Years ago, I have heard that someone was about to demonstrate that every computer program could be solved with just three instructions:
Please I would like to hear your opinion. I mean representing any algorithm as a computer program. Do you agree with this?
A simple instruction set of only 8 instructions used for teaching is known as the MU0 instruction set. It originated at Manchester University and is used for teaching both compiler writing and hardware design.
A basic computer has three instruction code formats such as the memory reference instruction, the register reference instruction, and the input-output instruction format.
An instruction set is a group of commands for a central processing unit (CPU) in machine language. The term can refer to all possible instructions for a CPU or a subset of instructions to enhance its performance in certain situations.
A program is a list of instructions or program statements composed in such a way as to enable a computer to solve a problem.

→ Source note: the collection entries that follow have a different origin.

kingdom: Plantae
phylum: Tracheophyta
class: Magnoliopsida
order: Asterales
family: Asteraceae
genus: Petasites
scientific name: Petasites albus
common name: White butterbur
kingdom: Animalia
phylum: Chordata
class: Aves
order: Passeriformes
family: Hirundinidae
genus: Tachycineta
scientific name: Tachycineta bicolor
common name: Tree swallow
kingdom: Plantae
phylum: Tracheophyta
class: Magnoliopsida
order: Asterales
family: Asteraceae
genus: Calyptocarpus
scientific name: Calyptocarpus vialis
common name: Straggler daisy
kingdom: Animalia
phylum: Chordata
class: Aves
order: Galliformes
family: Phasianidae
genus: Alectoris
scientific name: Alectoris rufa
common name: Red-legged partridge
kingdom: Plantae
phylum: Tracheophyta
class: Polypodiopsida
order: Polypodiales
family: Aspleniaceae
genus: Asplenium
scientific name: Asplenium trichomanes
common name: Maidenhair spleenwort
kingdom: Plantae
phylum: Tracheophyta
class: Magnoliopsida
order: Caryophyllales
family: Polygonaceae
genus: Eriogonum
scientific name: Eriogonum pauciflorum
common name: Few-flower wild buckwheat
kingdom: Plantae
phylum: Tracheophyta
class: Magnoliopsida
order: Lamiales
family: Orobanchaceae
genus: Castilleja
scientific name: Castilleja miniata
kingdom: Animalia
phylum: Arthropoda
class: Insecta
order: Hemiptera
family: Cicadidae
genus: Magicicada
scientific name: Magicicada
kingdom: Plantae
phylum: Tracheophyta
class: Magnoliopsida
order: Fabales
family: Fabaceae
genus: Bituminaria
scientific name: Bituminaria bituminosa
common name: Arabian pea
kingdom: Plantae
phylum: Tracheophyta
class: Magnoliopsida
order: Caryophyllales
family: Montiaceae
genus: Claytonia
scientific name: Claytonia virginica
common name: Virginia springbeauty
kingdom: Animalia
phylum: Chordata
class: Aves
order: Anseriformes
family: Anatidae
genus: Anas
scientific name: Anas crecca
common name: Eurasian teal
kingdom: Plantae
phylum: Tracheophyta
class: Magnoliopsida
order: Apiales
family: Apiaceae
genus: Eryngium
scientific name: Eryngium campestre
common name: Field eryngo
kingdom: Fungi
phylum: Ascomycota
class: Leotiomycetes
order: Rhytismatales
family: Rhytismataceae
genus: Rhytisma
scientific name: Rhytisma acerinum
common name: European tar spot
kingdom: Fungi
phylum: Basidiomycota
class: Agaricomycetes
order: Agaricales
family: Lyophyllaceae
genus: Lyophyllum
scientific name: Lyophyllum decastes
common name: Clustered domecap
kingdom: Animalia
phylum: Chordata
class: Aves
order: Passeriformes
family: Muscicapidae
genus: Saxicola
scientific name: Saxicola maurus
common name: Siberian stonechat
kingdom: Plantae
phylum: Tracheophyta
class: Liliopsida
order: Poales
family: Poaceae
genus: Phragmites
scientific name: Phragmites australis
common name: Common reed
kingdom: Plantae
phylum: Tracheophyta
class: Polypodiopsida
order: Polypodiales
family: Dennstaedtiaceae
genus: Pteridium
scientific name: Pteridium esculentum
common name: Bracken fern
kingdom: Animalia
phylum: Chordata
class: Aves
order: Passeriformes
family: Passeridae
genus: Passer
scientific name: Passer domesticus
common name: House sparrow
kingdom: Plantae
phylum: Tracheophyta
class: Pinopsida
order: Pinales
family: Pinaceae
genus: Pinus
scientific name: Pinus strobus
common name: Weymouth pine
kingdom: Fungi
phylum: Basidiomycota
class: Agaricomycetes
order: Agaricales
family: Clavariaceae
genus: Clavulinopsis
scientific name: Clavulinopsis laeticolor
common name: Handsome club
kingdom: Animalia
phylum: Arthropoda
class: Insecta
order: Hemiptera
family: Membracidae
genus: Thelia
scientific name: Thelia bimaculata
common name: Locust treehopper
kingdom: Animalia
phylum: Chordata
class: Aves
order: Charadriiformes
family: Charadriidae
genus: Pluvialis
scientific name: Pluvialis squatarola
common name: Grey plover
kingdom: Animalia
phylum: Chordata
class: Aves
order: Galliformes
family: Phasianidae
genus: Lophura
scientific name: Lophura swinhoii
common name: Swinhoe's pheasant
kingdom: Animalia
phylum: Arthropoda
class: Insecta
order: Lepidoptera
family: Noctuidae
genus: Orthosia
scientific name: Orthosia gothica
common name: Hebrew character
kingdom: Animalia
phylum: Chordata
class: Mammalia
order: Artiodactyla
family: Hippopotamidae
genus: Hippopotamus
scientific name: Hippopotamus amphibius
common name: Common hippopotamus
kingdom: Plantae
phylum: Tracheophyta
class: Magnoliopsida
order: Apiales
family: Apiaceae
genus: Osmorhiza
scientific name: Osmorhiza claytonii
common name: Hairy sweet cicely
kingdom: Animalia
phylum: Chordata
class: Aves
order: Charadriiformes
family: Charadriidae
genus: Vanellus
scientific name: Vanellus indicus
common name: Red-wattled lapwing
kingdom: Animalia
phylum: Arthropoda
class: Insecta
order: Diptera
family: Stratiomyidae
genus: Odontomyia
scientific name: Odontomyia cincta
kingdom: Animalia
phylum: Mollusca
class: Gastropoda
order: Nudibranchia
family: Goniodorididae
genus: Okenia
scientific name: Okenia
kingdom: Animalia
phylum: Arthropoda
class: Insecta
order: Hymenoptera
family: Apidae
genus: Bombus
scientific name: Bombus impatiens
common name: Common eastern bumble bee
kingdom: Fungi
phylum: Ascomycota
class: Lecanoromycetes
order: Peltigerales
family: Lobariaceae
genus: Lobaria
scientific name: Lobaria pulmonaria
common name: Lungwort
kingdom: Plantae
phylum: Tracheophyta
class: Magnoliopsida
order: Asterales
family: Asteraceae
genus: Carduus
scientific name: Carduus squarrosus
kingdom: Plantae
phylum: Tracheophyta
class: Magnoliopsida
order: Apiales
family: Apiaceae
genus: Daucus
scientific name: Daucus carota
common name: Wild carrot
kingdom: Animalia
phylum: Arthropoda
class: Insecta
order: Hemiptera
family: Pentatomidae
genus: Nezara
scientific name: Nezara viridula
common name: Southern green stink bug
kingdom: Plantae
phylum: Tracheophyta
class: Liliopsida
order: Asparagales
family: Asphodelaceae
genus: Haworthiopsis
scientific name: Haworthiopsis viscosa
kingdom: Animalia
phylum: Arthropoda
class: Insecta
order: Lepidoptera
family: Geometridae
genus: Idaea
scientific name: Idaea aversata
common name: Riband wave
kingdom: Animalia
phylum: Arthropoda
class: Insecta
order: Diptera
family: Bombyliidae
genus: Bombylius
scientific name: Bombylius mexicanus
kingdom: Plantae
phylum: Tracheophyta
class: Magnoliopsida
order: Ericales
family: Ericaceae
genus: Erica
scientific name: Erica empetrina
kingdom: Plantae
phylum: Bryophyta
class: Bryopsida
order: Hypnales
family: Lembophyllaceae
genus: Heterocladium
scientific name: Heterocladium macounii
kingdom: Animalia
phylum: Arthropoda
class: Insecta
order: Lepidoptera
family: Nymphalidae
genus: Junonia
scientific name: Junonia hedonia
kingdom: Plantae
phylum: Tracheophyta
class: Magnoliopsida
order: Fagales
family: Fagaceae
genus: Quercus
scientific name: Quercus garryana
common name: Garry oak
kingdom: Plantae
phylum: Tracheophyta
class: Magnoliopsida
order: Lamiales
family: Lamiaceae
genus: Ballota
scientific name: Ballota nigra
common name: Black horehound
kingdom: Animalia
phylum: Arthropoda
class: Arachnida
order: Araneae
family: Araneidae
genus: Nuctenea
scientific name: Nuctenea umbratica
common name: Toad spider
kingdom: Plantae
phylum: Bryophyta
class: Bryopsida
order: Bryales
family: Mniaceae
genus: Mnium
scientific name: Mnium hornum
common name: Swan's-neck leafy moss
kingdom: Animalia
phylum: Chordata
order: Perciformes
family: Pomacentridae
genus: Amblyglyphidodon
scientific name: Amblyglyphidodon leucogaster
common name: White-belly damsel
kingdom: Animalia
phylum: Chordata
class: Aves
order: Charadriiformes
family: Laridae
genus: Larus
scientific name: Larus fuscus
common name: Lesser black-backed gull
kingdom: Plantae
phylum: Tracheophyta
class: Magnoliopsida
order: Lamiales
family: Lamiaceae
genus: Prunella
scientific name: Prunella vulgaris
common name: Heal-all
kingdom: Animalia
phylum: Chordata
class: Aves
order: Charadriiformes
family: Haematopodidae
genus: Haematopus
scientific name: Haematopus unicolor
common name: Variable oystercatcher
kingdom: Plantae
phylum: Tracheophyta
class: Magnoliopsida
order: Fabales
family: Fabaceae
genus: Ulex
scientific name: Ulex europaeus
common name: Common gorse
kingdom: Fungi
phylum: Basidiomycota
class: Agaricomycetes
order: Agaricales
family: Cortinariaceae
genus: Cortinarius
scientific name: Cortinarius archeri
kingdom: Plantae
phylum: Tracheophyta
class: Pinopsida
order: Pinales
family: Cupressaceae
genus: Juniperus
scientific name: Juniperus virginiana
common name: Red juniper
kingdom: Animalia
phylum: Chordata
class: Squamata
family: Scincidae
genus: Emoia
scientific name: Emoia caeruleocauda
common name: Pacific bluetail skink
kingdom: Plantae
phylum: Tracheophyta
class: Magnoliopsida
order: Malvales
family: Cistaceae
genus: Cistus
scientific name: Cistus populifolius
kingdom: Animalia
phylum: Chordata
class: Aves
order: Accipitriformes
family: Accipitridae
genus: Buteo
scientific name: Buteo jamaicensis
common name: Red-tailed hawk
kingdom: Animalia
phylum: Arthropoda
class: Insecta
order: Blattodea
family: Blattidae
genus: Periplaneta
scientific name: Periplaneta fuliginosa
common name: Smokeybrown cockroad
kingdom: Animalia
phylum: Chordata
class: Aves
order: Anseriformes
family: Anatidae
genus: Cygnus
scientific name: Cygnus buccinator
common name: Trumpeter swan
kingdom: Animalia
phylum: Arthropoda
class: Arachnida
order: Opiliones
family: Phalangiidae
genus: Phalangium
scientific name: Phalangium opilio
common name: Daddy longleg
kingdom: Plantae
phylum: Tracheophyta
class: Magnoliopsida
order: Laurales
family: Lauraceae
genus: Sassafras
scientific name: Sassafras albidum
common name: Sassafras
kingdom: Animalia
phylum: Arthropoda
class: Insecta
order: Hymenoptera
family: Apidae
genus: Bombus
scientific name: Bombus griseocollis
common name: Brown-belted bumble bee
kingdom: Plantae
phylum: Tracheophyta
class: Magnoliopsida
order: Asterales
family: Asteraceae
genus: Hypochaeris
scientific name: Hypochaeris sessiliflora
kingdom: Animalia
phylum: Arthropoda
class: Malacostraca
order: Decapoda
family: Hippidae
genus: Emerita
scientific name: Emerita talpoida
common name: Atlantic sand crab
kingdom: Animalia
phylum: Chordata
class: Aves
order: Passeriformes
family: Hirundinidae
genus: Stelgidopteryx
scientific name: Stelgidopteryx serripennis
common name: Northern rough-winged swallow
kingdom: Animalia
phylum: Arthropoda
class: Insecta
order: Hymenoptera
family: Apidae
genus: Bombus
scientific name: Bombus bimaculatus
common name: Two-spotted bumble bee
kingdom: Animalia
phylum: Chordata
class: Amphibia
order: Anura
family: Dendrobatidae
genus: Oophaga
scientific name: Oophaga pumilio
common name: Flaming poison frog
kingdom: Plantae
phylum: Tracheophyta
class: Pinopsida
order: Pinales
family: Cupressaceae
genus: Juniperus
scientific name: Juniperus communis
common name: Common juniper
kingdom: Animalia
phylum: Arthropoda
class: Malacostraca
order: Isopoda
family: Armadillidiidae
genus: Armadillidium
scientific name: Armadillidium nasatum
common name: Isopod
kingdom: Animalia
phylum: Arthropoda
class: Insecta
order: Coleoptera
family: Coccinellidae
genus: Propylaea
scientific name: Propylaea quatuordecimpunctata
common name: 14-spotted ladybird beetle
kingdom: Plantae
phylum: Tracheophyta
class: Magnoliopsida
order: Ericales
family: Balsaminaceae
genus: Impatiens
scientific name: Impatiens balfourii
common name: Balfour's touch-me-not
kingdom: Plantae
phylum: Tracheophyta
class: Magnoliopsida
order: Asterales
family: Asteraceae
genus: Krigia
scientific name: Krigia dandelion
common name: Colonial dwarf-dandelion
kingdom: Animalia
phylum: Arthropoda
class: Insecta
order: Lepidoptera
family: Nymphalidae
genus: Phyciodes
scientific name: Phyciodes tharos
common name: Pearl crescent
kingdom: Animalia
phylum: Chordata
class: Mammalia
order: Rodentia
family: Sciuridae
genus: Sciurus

No need. The minimal theoretical computer needs just one instruction. They are called One Instruction Set Computers (OISC for short, kinda like the ultimate RISC).
There are two types. The first is a theoretically "pure" one instruction machine in which the instruction really works like a regular instruction in normal CPUs. The instruction is usually:
subtract and branch if less than zero
or variations thereof. The wikipedia article have examples of how this single instruction can be used to write code that emulates other instructions.
The second type is not theoretically pure. It is the transfer triggered architecture (wikipedia again, sorry). This family of architectures are also known as move machines and I have designed and built some myself.
Some consider move machines cheating since the machine actually have all the regular instructions only that they are memory mapped instead of being part of the opcode. But move machines are not merely theoretical, they are practical (like I said, I've built some myself). There is even a commercially available family of CPUs built by Maxim: the MAXQ. If you look at the MAXQ instruction set (they call it transfer set since there is really only one instruction, I usually call it register set) you will see that MAXQ assembly looks rather like a standard accumulator based architecture.